Mathematics is the science of numbers, shapes, probabilities, and measurements. It is a universal language in which information is stated in the simplest possible form. Mathematics has a dual nature—it is an independent discipline valued for its precision and elegance, and it is an essential source of ideas and techniques for other scientific endeavors.
The undergraduate program is structured to provide a broad liberal arts education in mathematics, a strong set of core courses, and flexibility to choose from a broad range of courses. The liberal arts component requires students to acquire a broad background in communication skills, humanities, social sciences, and natural sciences. The major core focuses on developing students’ understanding and appreciation of the mathematical sciences, problem solving skills, and their ability to combine knowledge and skills in productive ways. Core mathematics subjects include calculus and advanced calculus, linear algebra, methods of proof, abstract algebra, computer programming, and statistics.
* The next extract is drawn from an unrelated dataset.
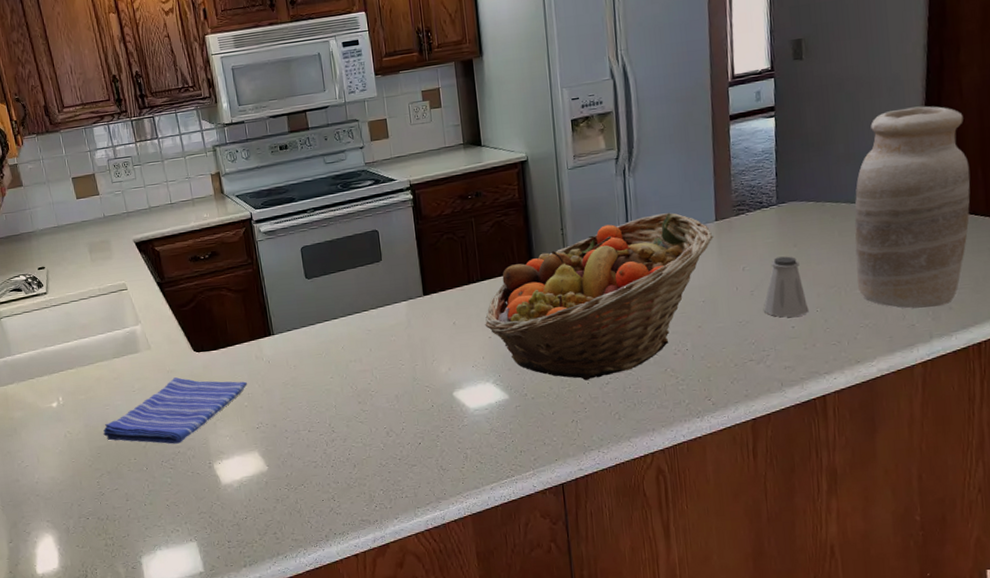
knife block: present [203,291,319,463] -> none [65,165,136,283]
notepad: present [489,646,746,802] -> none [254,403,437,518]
Four concentrations are available in the program: Actuarial Science, Applied Mathematics, General Mathematics, and Mathematics Education.
- Obtain a solid background in theoretical mathematics and will be able to participate in mathematical work in a variety of fields or continue on to graduate school.
- Be able to apply a range of mathematical and statistical tools to a diverse set of problems as presented to them in either employment or the pursuit of further education.
- Be capable of describing their mathematical assumptions and results to colleagues.
The Mathematics major prepares students for a wide variety of occupations in business, industry, government, and education. Actuarial science graduates who have passed the first two professional actuary exams can expect to find positions with excellent entry-level salaries. Applied mathematics graduates continue to find employment opportunities in government and private industry. Many pursue advanced degrees in mathematics, computational science, or engineering. About one-third of general mathematics graduates continue on to graduate school in mathematics or other disciplines, with the rest finding employment in a large variety of capacities. Education students spend a semester teaching a classroom and have excellent job placement. Participation in internships, volunteer activities, or cooperative education opportunities is highly recommended to enhance practical training and development. Graduates who continue to pursue advanced degrees can attain more responsible positions with the possibility of rising to top professional levels.
Career opportunities include, but are not limited to: applied mathematician, actuary, engineer, statistician, financial analyst/advisor, computer programmer, computer systems analyst, mortgage officer, market analyst, risk analyst, tax auditor, accountant, math educator.